Ces derniers jours, les raids se sont calmés au fur et à mesure que se
développait l'offensive terrestre qui a permis aux troupes pro-régime
d'avancer dans l'est d'Alep. Ces dernières heures, "il y a eu de très
violents combats" mais "pas de frappes" aériennes, a indiqué jeudi Rami
Abdel Rahmane, directeur de l'Observatoire syrien des droits de l'homme
(OSDH). "Les forces du régime se sont emparées de six positions
majeures" dans le quartier de Boustane al-Bacha, dans le nord de la zone
rebelle, a-t-il ajouté. Environ la moitié de ce quartier est désormais
sous le contrôle des forces du régime qui progressent également vers le
quartier voisin de al-Halak à partir du nord. Il s'agit d'une avancée
"sans précédent" du régime depuis la reconquête en 2013 de quelques
secteurs repris aux rebelles, a souligné l'OSDH.
L'armée de Bashar avait annoncé mercredi avoir réduit ses bombardements
notamment "pour permettre aux civils qui veulent partir d'atteindre des
zones sûres". C'est de la "propagande" pure, souligne Emile Hokayem, de
l'International Institute for Strategic Studies, selon qui "le régime et
ses alliés ont pris la décision de conquérir autant de secteurs
rebelles que possible et ils travaillent à cela".
Selon Thomas Pierret, expert de la Syrie, cette décision de Damas
pourrait être un moyen de faire baisser la pression internationale après
le tollé suscité par l'offensive à Alep. L'offensive a "dopé en
Occident les défenseurs d'une approche plus dure" sur la Syrie,
souligne-t-il. C'est le cas en particulier des États-Unis qui ont
interrompu lundi leurs discussions avec Moscou sur le rétablissement
d'un cessez-le-feu, même si les contacts sont maintenus entre le
secrétaire d'État américain John Kerry et son homologue russe Sergueï
Lavrov.
Pour tenter de sortir de l'impasse diplomatique, le ministre français
des Affaires étrangères Jean-Marc Ayrault est attendu à Moscou jeudi
puis à Washington vendredi.
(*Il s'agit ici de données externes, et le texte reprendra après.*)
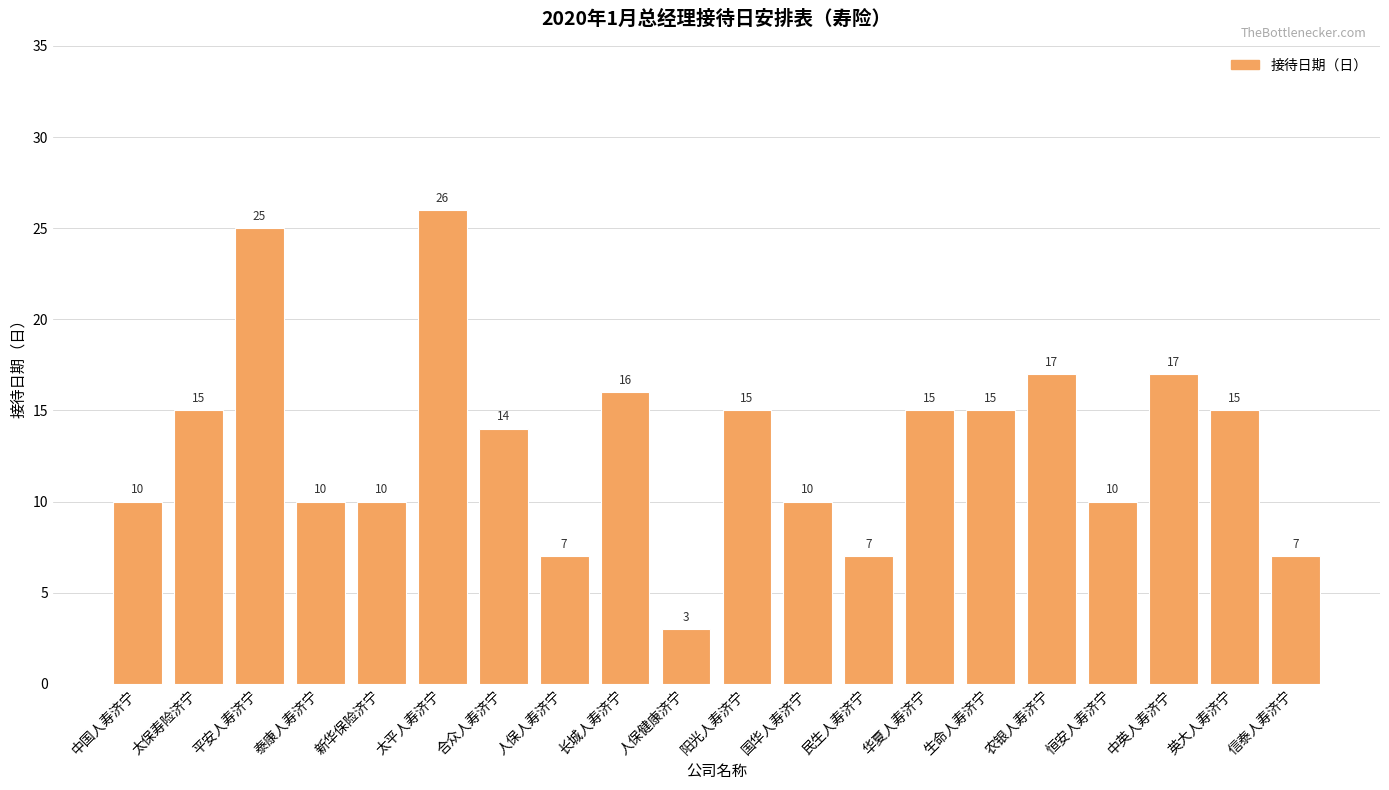

Reading left to right, list all the values displayed in this chart.

中国人寿济宁=10	太保寿险济宁=15	平安人寿济宁=25	泰康人寿济宁=10	新华保险济宁=10	太平人寿济宁=26	合众人寿济宁=14	人保人寿济宁=7	长城人寿济宁=16	人保健康济宁=3	阳光人寿济宁=15	国华人寿济宁=10	民生人寿济宁=7	华夏人寿济宁=15	生命人寿济宁=15	农银人寿济宁=17	恒安人寿济宁=10	中英人寿济宁=17	英大人寿济宁=15	信泰人寿济宁=7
Jean-Marc Ayrault, qui veut pousser un
projet de résolution du Conseil de sécurité de l'ONU sur un
cessez-le-feu à Alep, entend dire aux responsables russes que la
situation est "choquante et honteuse", et qu'"il faut arrêter le
massacre". Les 15 membres du Conseil de sécurité étudient depuis lundi
le projet de résolution français, qui appelle à rétablir un
cessez-le-feu à Alep pour permettre un accès humanitaire aux quartiers
assiégés.
La Russie est "prête à travailler sur ce projet, a indiqué jeudi Sergueï
Lavrov. Staffan de Mistura a évoqué jeudi une autre piste en lançant un
appel aux combattants de l'organisation djihadiste Front Fateh al-Cham
(ex-Front Al-Nosra, branche syrienne d'Al-Qaïda) pour qu'ils quittent
l'est d'Alep. "Si vous décidez de partir en dignité et avec vos armes
(...) je suis personnellement prêt à vous accompagner", a affirmé le
diplomate, indiquant qu'il y avait au total environ 8 000 combattants
dans l'est d'Alep, dont 900 du Front Fateh al-Cham.
Ailleurs en Syrie, au moins 29 rebelles ont été tués et 20 autres
blessés jeudi par une explosion dans la province d'Idleb (nord) à la
frontière turque, selon l'OSDH. Le groupe Daesh a revendiqué cette
attaque visant les forces participant à l'opération "Bouclier de
l'Euphrate", lancée le 24 août par la Turquie.